The US coronavirus outbreak has crossed a grim milestone of over three million confirmed cases as more states report record numbers of new infections, and Florida faces an impending shortage of intensive care unit hospital beds.
Authorities have reported alarming upswings of daily caseloads in roughly two dozen states over the past two weeks, a sign that efforts to control transmission of the coronavirus have failed in large swathes of the country.
California, Hawaii, Missouri, Montana, Oklahoma and Texas on Tuesday shattered their previous daily record highs for new cases. About 24 states have also reported disturbingly high infection rates as a percentage of diagnostic tests conducted over the past week.

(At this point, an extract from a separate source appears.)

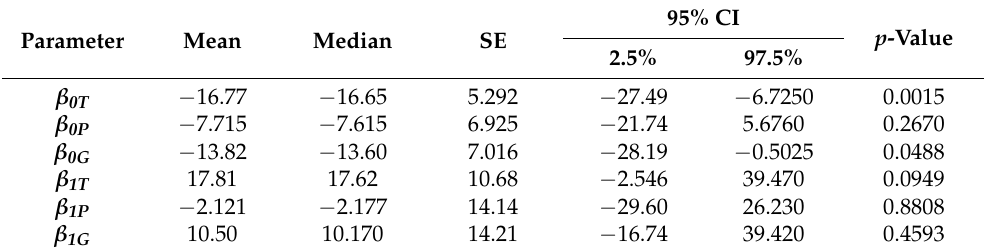
Table 2. Posterior Summaries of the Regression Coefficients (20% masked observations).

In Texas alone, the number of hospitalised patients more than doubled in just two weeks.
The trend has driven many more Americans to seek out COVID-19 screenings. The US Department of Health and Human Services said on Tuesday it was adding short-term "surge" testing sites in three metropolitan areas in Florida, Louisiana and Texas.
In Houston, a line of more than 200 cars snaked around the United Memorial Medical Centre as people waited for hours in sweltering heat to get tested.
"I got tested because my younger brother got positive," said Fred Robles, 32, who spent the night waiting in his car. "There's so many people that need to get tested, there's nothing you can do about it."
In Florida, more than four dozen hospitals across 25 of 67 counties reported their intensive care units had reached full capacity.
Only 17 per cent of the total 6010 adult ICU beds statewide were available on Tuesday, down from 20 per cent three days earlier.
Additional hospitalisations could strain healthcare systems in many areas, leading to an uptick in deaths from the respiratory illness that has killed more than 131,000 Americans to date.
A widely cited mortality model from the University of Washington's Institute for Health Metrics and Evaluation (IHME) projected on Tuesday that US deaths would reach 208,000 by November 1, with the outbreak expected to gain new momentum heading into autumn.
President Donald Trump, who has pushed for restarting the US economy and urged Americans to return to their normal routines, said on Tuesday he would lean on state governors to open schools in autumn.
Speaking at the White House, Trump said some people wanted to keep schools closed for political reasons. "No way, so we're very much going to put pressure on governors and everybody else to open the schools."
New COVID-19 infections are rising in 42 states, based on a Reuters analysis of the past two weeks. By Tuesday afternoon, the number of confirmed US cases had surpassed three million, affecting nearly one of every 100 Americans.
In Arizona, another hot spot, the rate of coronavirus tests coming back positive rose to 26 per cent for the week ended July 5, leading two dozen states with positivity rates exceeding 5 per cent. The World Heath Organisation considers a rate over 5 per cent to be troubling.
The surge has forced authorities to backpedal on moves to reopen businesses, such as restaurants and bars, after mandatory lockdowns in March and April reduced economic activity to a virtual standstill and put millions of Americans out of work.